The chlorides percentage is responsible for the saltness of the wine. The plot shows that the very good wine has lower mean.
volatile acidity gives a vinegar taste to the wine, for better wine this value decreases citric acid gives some freshness and flavor to the wine, for better wine this value increases pH, the closer the value to 0 the more acidic. Very good wine has the lower mean To have very good wine we need to balance the citric acid value and the pH value. The lowest the pH the higher the citric acid.
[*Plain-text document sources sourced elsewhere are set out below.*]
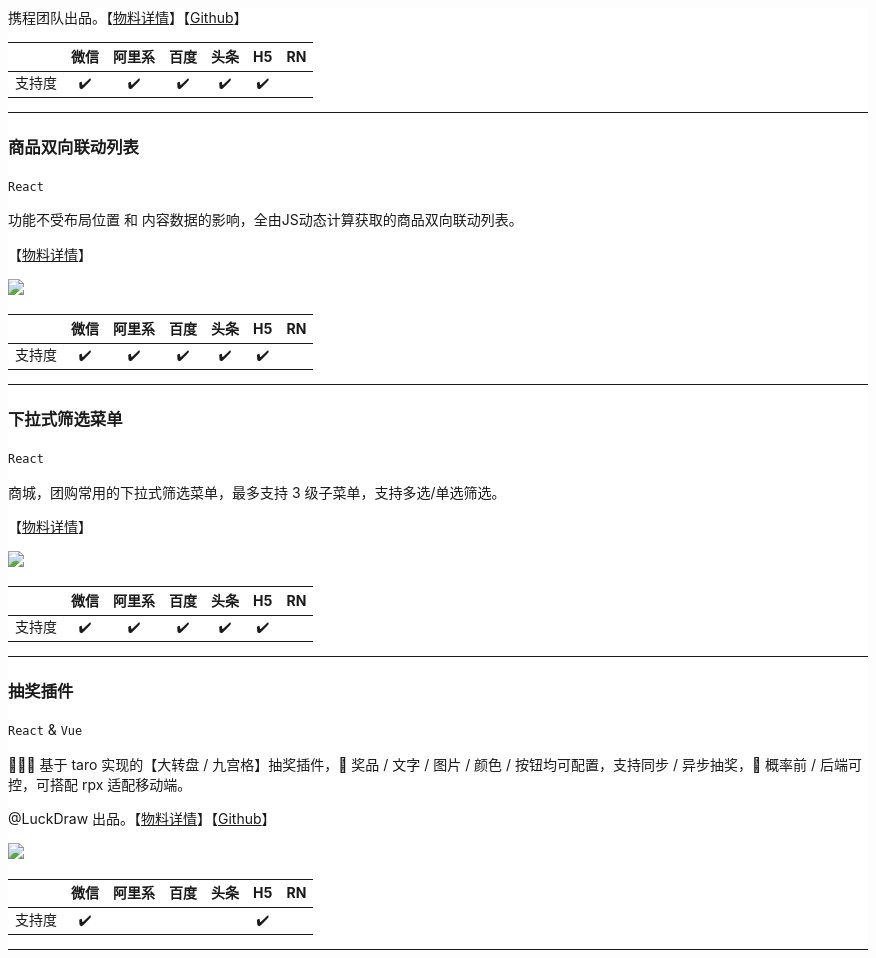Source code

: 携程团队出品。【[物料详情](https://taro-ext.jd.com/plugin/view/60bf31e23ac107d9df4685cb)】【[Github](https://github.com/tingyuxuan2302/taro3-virtual-list)】

|  | 微信 | 阿里系 | 百度 | 头条 | H5 | RN |
|:--:|:--:|:--:|:--:|:--:|:--:|:--:|
| 支持度 | ✔️ | ✔️ | ✔️ | ✔️ | ✔️ | |

---

### 商品双向联动列表

`React`

功能不受布局位置 和 内容数据的影响，全由JS动态计算获取的商品双向联动列表。

【[物料详情](https://taro-ext.jd.com/plugin/view/5edf005bbe897edf72b35ea8)】

<img src="https://img30.360buyimg.com/img/jfs/t1/123538/9/4451/56208/5edf003cE8709569c/6327fc64db8e24fa.png.webp" width="250px" />

|  | 微信 | 阿里系 | 百度 | 头条 | H5 | RN |
|:--:|:--:|:--:|:--:|:--:|:--:|:--:|
| 支持度 | ✔️ | ✔️ | ✔️ | ✔️ | ✔️ | |

---

### 下拉式筛选菜单

`React`

商城，团购常用的下拉式筛选菜单，最多支持 3 级子菜单，支持多选/单选筛选。

【[物料详情](https://taro-ext.jd.com/plugin/view/5ee72c6c77568ff8a503f604)】

<img src="https://img30.360buyimg.com/img/jfs/t1/142021/38/694/16559/5ee72c66E8efb82b6/f8ee1db04bb869aa.png.webp" width="250px" />

|  | 微信 | 阿里系 | 百度 | 头条 | H5 | RN |
|:--:|:--:|:--:|:--:|:--:|:--:|:--:|
| 支持度 | ✔️ | ✔️ | ✔️ | ✔️ | ✔️ | |

---

### 抽奖插件

`React` & `Vue`

🍧🍧🍧 基于 taro 实现的【大转盘 / 九宫格】抽奖插件，🎨 奖品 / 文字 / 图片 / 颜色 / 按钮均可配置，支持同步 / 异步抽奖，🎯 概率前 / 后端可控，可搭配 rpx 适配移动端。

@LuckDraw 出品。【[物料详情](https://taro-ext.jd.com/plugin/view/601a62c67dbe7bb05d82a2e7)】【[Github](https://github.com/LuckDraw/taro-luck-draw)】

<img src="https://img10.360buyimg.com/img/jfs/t1/152098/39/17466/324186/601a62a6E8a7c429a/b055b66c95758fe7.png.webp" width="500px" />

|  | 微信 | 阿里系 | 百度 | 头条 | H5 | RN |
|:--:|:--:|:--:|:--:|:--:|:--:|:--:|
| 支持度 | ✔️ | | | | ✔️ | |

---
This relationship is clear in the very good wine only.
This data contains 1500 red wine records with 11 columns for its chemical characteristics and 1 column for expert rating. I create 3 more columns: quality level, for more classification for the quality rating, sugar level, based on the folly website I divided the sugar values into 4 levels, pH level, based on wine spectator website I divided the pH values into 3 levels. Before I start analysis below short explanation for the chemical characteristics: Fixed acidity: most acids, fixed or nonvolatile involved with wine Volatile acidity: too much give the taste of vinegar Citric acid: give the wine a taste of freshness Residual sugar: sugar value (I divide it into levels in suga level column) Chlorides: salt Free sulfur dioxide: prevent microbial growth and the oxidation of the wine Total sulfur dioxide: free + bound sulfur dioxide Density: the density of the water based on alcohol and sugar level pH: closer to 0 more acidic and closer to 14 more basic Sulphates: antimicrobial and antioxidant Alcohol: alcohol level I plot the variables to better know it distribution. For the quality, most of the wine values are under good quality (5 or 6 rating). For the sugar level, most of the values are under the off dry level. The density and pH values have a normal distribution. Alcohol, sulphates, total sulfur dioxide, free sulfur dioxide, and fixed acidity are right skewed. After that I observed each variable with the quality variable to find of there is a relationship between them. I found that the volatile acidity, chlorides, total and free sulfur dioxide, density, and pH values decrease for better quality. And the fixed acidity, citric acid, sulphates, and alcohol increase with better quality. To Identify if a combined the variables can affect the quality, I used the multivariate analysis and found that for a very good wine quality there is a balance between the citric acid and pH values. The lowest the pH the higher the citric acid. This relationship is clear in the very good wine only. There is other relation between the sugar level and the alcohol value, the higher the sugar level the lower the alcohol value. Having a better wine mean having higher alcohol level and off-dry to sweet level of sugar.